One thought on “Celebrate! A spring high flow experiment in #GrandCanyon — @AmericanRivers #COriver

  1. Dear Coyote Gulch,

    Thank you for sharing the exciting news about the upcoming spring high-flow experiment in Grand Canyon’s American River Corridor. As a nature enthusiast and advocate for the preservation of our natural resources, I am thrilled to hear about this initiative and its potential impact on the ecosystem. I wanted to express my appreciation for the information you’ve provided and offer some feedback.

    Your article highlights the importance of the spring high-flow experiment in the Grand Canyon, focusing on the positive effects it can have on the river ecosystem. The controlled release of water aims to mimic natural flood events, which historically played a crucial role in shaping the landscape and supporting the diverse flora and fauna of the area. By replicating these high-flow events, the experiment aims to restore and enhance the ecological health of the American River Corridor.

    I appreciate the comprehensive explanation you provide about the goals and objectives of the experiment. By reintroducing sediment, creating new habitats, and promoting the growth of native vegetation, this high-flow event has the potential to benefit not only the aquatic species but also the riparian and terrestrial ecosystems that depend on the river.

    Furthermore, your article addresses concerns regarding the potential short-term impacts on human activities and infrastructure, such as rafting trips and campsite availability. The inclusion of information about the coordinated efforts to minimize disruptions and communicate with stakeholders demonstrates the careful planning and consideration given to balancing the needs of both nature and recreational activities.

    I would like to commend you for emphasizing the importance of ongoing monitoring and scientific research during and after the high-flow experiment. This data will provide valuable insights into the effectiveness of the restoration efforts and help inform future management decisions. It’s encouraging to see a commitment to evidence-based decision-making and adaptive management in such conservation initiatives.

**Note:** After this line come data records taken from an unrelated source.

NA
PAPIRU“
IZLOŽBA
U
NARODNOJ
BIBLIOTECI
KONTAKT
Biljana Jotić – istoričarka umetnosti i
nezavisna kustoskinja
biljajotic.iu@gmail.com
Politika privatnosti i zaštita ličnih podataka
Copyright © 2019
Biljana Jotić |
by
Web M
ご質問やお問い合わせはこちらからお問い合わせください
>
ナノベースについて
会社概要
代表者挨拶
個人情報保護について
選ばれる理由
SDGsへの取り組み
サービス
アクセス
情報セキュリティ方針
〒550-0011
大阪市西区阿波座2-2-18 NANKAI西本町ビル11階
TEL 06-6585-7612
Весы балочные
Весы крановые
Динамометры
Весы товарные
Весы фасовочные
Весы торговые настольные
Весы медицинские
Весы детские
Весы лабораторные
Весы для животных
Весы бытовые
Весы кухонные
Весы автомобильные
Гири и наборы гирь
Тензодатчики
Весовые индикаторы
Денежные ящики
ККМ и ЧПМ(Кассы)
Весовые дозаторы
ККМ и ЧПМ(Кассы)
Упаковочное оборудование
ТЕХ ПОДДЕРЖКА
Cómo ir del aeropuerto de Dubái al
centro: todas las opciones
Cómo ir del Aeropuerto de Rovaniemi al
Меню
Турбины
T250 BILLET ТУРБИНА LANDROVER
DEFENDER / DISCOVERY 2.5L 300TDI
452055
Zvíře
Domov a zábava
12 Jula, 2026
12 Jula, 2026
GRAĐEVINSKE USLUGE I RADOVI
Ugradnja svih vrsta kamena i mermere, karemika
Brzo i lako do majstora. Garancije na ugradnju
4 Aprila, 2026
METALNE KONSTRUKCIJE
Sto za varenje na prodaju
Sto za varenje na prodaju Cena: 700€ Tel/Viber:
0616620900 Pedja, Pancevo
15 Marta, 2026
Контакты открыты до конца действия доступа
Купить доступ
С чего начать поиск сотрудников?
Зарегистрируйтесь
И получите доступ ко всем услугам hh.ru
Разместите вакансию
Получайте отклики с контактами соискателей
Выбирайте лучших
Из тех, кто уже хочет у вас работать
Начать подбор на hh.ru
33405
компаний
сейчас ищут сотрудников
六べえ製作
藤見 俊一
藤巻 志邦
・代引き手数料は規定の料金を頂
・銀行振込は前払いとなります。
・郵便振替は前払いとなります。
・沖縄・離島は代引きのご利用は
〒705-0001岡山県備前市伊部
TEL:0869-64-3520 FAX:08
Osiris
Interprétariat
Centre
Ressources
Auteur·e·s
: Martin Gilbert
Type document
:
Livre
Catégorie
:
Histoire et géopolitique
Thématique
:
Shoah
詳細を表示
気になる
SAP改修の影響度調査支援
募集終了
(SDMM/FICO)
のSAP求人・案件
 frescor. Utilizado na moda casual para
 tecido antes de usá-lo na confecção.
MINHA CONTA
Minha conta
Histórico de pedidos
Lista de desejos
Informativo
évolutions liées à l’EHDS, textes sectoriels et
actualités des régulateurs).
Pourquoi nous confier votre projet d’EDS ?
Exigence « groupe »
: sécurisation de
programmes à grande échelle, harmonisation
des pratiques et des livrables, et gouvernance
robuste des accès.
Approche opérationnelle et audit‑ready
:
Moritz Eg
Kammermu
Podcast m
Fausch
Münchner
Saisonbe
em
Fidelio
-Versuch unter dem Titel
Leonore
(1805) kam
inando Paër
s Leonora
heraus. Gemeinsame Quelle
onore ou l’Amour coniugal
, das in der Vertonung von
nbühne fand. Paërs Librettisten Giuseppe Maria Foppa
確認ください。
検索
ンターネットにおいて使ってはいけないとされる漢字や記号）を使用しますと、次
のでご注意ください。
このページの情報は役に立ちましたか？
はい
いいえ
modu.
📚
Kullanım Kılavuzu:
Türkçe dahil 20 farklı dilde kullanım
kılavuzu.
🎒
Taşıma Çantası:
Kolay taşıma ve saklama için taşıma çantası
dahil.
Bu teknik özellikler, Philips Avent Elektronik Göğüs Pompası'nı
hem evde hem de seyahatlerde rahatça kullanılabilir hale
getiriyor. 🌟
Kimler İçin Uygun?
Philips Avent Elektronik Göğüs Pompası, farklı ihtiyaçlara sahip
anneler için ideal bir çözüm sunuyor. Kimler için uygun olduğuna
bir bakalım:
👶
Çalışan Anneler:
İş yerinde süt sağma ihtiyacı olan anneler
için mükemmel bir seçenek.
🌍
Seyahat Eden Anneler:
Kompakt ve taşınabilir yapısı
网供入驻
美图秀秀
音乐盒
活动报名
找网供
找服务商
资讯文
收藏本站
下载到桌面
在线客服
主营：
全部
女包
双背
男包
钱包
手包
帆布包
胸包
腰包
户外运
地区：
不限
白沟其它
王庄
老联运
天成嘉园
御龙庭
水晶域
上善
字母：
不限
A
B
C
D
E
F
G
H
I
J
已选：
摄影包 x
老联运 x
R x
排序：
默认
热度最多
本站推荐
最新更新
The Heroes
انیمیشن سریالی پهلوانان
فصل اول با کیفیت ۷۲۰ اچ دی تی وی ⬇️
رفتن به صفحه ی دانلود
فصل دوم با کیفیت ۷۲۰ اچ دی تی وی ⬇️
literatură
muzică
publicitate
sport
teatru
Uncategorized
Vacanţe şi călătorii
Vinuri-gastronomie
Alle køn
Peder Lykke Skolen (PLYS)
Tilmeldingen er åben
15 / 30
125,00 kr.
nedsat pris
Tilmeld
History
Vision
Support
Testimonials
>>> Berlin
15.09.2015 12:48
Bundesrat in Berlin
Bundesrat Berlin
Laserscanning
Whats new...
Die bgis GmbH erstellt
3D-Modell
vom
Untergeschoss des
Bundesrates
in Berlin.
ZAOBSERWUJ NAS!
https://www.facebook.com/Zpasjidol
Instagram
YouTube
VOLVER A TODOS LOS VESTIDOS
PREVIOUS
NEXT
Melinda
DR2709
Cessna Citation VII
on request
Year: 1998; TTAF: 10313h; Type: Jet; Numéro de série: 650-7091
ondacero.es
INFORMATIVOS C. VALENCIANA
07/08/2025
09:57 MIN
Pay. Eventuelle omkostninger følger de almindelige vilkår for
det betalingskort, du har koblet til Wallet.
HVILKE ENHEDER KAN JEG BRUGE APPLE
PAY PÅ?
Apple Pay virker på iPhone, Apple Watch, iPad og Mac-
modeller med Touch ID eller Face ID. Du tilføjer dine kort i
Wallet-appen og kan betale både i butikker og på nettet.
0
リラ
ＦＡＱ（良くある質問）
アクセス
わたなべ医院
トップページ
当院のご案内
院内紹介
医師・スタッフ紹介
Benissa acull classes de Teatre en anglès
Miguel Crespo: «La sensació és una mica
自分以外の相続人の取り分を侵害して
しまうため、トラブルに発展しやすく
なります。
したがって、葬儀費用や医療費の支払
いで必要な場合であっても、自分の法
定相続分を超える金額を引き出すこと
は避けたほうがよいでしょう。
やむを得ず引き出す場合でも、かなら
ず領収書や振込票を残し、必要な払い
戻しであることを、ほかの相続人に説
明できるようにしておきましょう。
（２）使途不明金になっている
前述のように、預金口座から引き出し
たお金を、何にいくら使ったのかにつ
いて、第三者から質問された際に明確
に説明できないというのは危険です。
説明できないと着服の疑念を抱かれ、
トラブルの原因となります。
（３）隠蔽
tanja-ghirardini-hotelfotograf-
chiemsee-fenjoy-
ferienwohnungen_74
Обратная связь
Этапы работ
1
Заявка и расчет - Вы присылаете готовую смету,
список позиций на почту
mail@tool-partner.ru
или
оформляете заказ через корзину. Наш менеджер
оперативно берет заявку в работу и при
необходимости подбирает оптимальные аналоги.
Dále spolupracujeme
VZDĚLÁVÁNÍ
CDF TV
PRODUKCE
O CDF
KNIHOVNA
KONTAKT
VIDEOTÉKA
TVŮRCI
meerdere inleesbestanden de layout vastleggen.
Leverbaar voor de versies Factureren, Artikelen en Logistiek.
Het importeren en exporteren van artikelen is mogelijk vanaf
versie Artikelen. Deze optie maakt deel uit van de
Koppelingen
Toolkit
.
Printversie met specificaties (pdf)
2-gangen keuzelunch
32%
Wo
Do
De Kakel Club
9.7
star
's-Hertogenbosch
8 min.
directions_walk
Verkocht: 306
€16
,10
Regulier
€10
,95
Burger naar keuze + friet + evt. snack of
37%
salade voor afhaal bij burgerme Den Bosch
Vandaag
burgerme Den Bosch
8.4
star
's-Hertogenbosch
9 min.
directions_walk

    Additionally, I would suggest providing information or resources for readers who might be interested in supporting or getting involved in similar initiatives. This could include links to relevant organizations, volunteer opportunities, or ways to contribute to the ongoing conservation efforts in the Grand Canyon and other natural areas.

    Overall, your article provides an informative overview of the spring high-flow experiment in the American River Corridor of the Grand Canyon. By highlighting the ecological benefits and the thoughtful approach taken to mitigate potential impacts, you raise awareness about the importance of such initiatives and the need to balance conservation with recreational activities.

    Thank you again for sharing this exciting news. I hope my feedback proves useful and contributes to the knowledge of your readers.